Directions for this task » For the data that follows, state how many lines hold the string "Populasi", giving the number by itself.

Source material »
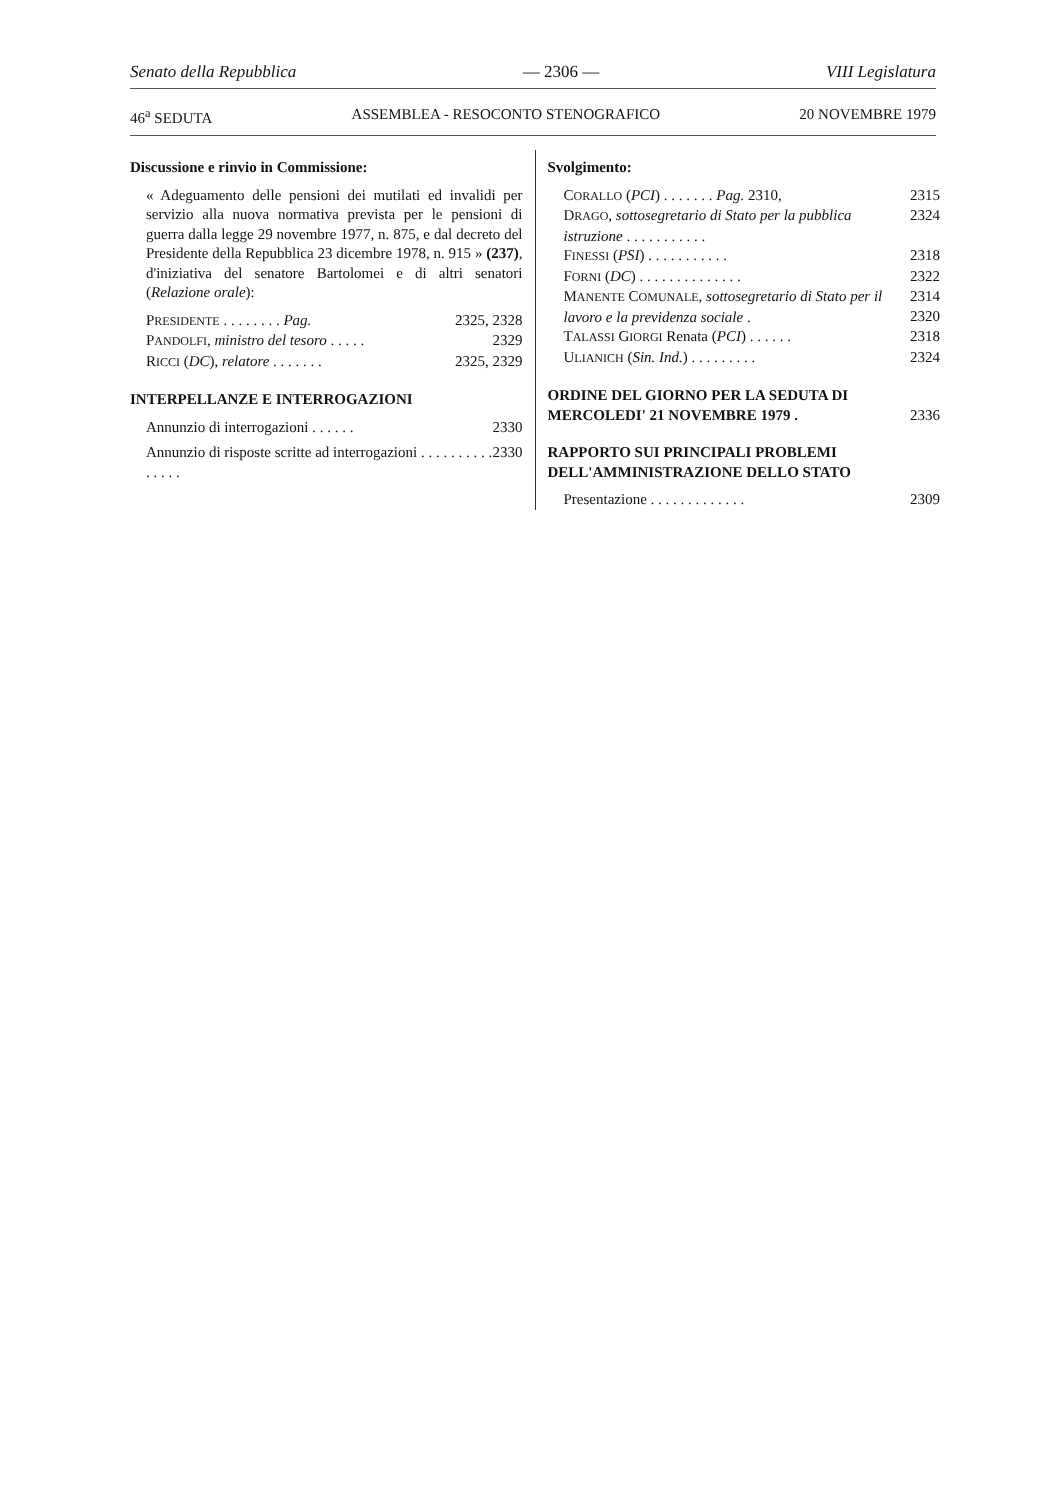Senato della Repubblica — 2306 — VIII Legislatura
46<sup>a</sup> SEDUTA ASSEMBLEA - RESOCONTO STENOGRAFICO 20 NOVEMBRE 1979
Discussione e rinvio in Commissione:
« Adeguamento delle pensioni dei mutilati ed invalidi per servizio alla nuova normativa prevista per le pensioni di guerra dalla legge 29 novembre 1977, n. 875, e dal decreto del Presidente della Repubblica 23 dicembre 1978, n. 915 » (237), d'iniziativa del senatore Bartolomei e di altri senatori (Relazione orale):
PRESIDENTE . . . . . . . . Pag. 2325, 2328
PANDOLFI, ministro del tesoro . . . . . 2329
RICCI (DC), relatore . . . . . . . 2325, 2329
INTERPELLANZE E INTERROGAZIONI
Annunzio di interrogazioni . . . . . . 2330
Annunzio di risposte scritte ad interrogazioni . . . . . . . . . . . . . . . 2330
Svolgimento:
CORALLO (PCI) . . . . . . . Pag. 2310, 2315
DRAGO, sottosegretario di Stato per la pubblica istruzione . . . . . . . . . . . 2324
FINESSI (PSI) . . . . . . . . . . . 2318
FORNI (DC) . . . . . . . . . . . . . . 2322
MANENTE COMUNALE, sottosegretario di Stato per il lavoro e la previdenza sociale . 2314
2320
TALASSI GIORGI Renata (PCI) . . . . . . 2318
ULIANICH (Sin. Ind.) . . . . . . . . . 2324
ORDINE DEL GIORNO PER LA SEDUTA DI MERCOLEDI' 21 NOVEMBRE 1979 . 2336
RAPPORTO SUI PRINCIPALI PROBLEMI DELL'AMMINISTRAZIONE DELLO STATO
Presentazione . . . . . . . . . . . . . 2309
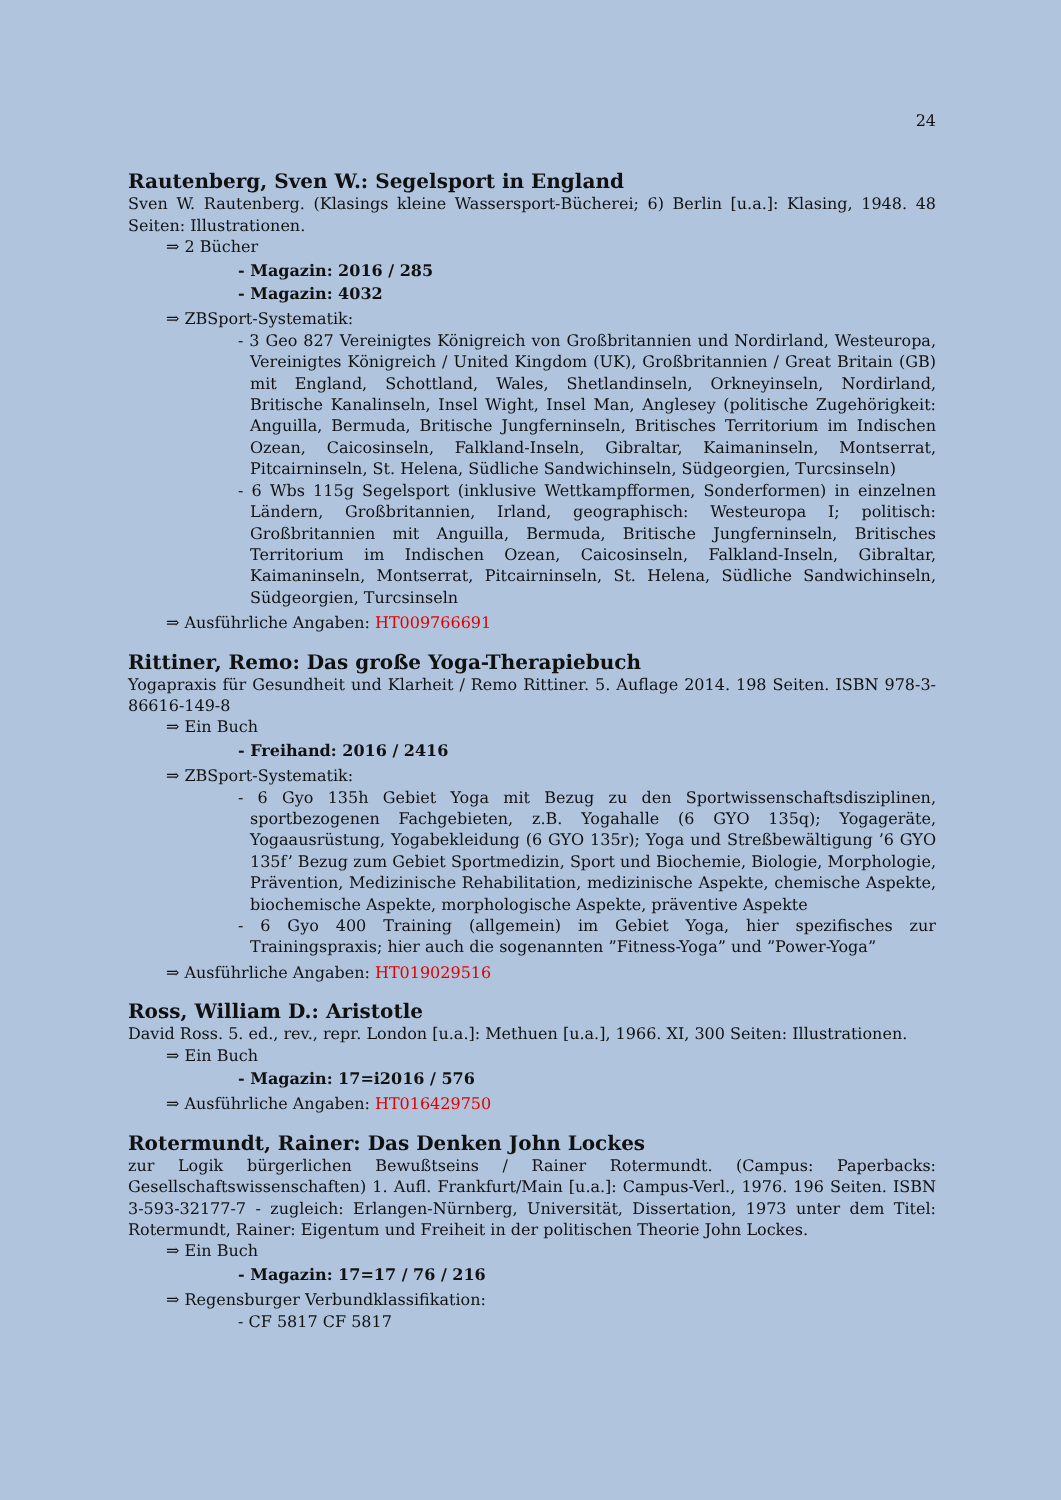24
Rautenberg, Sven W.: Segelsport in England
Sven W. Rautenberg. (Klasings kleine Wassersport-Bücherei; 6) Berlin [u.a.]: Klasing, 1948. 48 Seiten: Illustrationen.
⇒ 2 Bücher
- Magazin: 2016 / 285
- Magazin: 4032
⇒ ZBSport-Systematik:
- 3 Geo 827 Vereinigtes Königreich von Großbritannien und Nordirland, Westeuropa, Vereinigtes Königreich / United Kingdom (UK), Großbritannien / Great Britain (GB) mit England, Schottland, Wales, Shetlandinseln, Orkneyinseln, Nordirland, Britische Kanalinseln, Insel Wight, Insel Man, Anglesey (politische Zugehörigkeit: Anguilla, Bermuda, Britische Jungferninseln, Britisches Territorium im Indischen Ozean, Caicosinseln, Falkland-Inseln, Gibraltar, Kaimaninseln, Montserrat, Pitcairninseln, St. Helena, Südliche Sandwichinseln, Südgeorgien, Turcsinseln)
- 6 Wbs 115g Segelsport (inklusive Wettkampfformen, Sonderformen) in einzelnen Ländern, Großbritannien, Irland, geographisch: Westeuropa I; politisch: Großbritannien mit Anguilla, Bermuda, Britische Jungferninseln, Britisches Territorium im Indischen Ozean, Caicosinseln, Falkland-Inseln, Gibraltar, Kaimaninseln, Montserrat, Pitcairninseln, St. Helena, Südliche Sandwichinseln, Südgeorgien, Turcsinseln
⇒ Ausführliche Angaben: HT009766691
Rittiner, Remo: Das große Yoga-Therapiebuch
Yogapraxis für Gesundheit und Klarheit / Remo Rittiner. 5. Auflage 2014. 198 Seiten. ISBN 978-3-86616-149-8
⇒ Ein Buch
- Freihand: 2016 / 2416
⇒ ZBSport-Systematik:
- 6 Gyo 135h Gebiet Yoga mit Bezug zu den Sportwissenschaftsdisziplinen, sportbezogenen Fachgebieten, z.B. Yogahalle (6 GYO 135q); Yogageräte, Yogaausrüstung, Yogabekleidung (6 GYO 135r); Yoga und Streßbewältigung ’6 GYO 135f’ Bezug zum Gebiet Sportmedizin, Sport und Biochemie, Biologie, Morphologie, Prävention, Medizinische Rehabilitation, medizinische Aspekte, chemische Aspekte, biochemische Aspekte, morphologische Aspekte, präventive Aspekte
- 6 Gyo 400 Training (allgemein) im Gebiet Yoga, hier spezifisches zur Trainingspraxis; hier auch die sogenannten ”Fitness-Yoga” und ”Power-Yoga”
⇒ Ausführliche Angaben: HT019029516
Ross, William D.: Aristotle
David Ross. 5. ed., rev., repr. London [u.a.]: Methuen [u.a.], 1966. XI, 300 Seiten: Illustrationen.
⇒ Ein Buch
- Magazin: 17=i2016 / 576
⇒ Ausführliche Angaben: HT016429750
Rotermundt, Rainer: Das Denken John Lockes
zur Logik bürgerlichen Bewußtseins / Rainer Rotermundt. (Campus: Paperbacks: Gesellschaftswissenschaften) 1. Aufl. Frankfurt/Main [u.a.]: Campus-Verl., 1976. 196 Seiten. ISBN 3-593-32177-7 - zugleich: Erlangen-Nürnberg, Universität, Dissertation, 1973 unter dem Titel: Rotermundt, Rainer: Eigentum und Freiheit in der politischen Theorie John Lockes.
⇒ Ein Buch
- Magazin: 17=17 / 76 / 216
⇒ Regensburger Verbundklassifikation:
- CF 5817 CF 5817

...

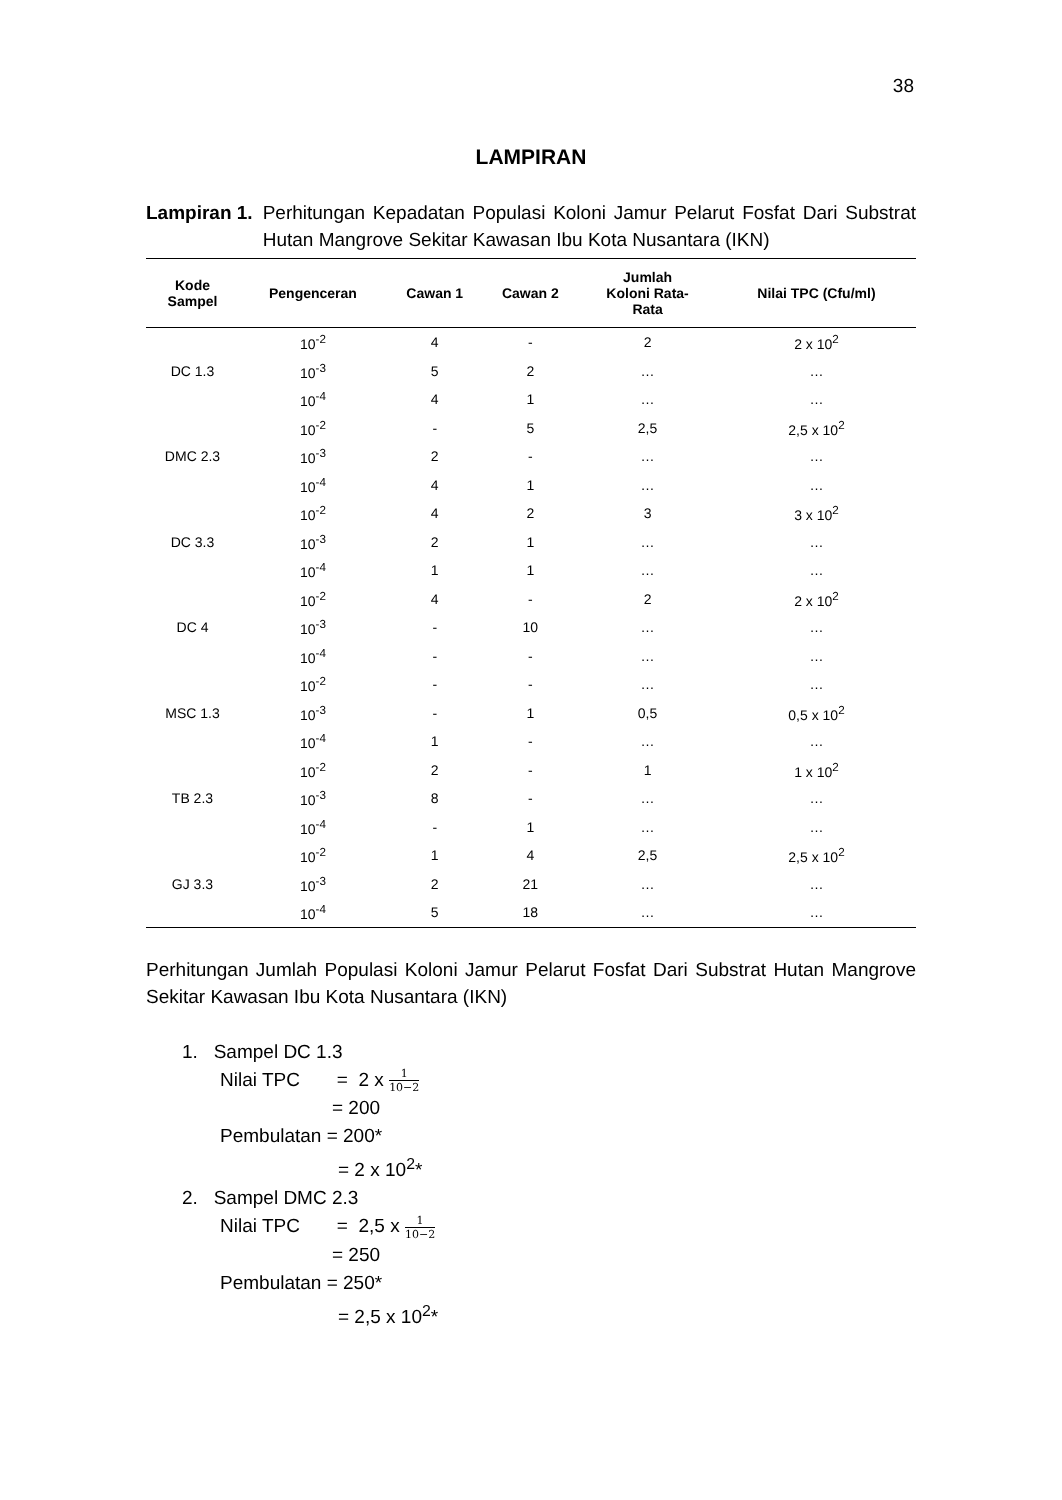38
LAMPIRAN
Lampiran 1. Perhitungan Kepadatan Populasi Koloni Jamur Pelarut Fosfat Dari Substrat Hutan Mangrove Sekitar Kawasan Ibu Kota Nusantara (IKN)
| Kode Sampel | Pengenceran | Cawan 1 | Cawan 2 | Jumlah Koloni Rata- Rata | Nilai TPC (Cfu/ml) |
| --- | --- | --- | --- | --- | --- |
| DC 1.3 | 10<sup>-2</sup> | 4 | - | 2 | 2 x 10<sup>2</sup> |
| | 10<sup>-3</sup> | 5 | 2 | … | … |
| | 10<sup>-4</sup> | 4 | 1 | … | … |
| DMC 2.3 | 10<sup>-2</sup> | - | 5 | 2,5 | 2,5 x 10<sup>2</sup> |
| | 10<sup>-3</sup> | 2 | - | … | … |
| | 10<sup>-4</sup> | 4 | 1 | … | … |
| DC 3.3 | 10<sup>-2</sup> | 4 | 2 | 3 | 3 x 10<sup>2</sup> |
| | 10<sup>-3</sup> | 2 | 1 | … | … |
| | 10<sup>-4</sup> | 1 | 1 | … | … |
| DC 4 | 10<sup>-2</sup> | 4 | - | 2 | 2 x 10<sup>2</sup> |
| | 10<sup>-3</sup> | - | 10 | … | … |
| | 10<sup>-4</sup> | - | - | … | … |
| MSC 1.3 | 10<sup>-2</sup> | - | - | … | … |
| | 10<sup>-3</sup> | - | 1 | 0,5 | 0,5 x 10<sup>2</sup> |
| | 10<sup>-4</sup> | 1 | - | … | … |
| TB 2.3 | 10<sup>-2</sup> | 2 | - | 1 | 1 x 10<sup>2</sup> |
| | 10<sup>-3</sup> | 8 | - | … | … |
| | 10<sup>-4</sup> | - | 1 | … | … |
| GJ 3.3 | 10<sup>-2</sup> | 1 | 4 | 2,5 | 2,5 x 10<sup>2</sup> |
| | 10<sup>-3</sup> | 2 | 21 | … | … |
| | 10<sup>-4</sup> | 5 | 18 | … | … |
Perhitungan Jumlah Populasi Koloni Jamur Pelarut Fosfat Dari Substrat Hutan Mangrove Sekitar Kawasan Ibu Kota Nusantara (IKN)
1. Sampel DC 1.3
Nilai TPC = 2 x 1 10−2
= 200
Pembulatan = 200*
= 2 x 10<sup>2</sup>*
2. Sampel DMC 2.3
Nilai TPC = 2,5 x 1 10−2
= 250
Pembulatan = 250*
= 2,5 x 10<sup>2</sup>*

Answer space » 2